Testing must also improve. The Ministry of Health’s rollout of PCR saliva testing has been glacial. Recognising its shortcomings, the Ministry is now seeking powers to commandeer the services of New Zealand’s leading private provider, Rako Science. The powers proposed in the new Covid-19 Public Health Response Amendment Bill are as ill-conceived as they are outrageous. They will have a chilling effect on private innovation and investment in testing when the Government should be encouraging this. The Government should instruct the Ministry to work with the private sector, not against it.

The Ministry of Health’s longstanding opposition to rapid antigen testing has also been under sustained attack. And rightly so. Rapid antigen testing is a critical part of the Covid surveillance toolbox elsewhere in the world.

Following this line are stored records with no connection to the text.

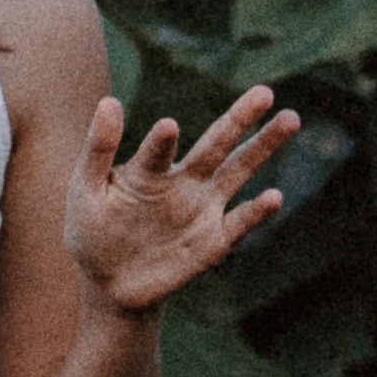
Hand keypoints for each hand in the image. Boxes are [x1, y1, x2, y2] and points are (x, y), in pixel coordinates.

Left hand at [64, 84, 299, 313]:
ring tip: (290, 119)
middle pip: (217, 144)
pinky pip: (240, 223)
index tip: (166, 128)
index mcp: (151, 169)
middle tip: (265, 91)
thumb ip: (98, 150)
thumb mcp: (86, 191)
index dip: (163, 141)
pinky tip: (274, 196)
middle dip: (241, 119)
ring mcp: (203, 209)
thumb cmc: (93, 230)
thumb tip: (109, 101)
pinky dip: (257, 212)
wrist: (109, 284)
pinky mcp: (213, 242)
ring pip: (239, 172)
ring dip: (263, 147)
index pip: (160, 149)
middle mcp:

The same must happen here.

Last week Australia’s peak vaccine advisory group gave the green light for a third “booster” dose of the vaccine for half a million Australians. The shots will commence next Monday. A decision on booster shots for the rest of the Australian population is expected before the end of the month. New Zealanders are yet to hear from the Ministry of Health on third doses. It is time we did – especially when critical border and health workers were vaccinated seven or eight months ago.

Pressures at New Zealand’s international border will soon take care of themselves. On New Zealand’s current trajectory, double vaccinated arrivals, tested before setting off on their journeys, will pose no more risk than people exiting a local shopping mall. For those Kiwis trapped offshore – or those here cut off from their families overseas – that time cannot come quickly enough. Nevertheless, to guard against the risk of a more dangerous strain than Delta, the Government must urgently construct purpose-built MIQ facilities outside Auckland’s CBD.

The pressure to get children back to school in Auckland, the Waikato and Northland is acute. So is the need to relax the stranglehold that Alert Level 3 has on the retail, hospitality and personal services sectors.

The pressure is also high for Aucklanders generally.  The social, mental and economic effects of cooping up nearly a third of the country’s population for this long cannot be overestimated.

To address these pressures, the Government must set some objective targets and deadlines: targets for vaccination levels and deadlines for freedom.

Other countries have done just this.  If the latest lockdown has taught the Government anything, it is that New Zealand should be no exception.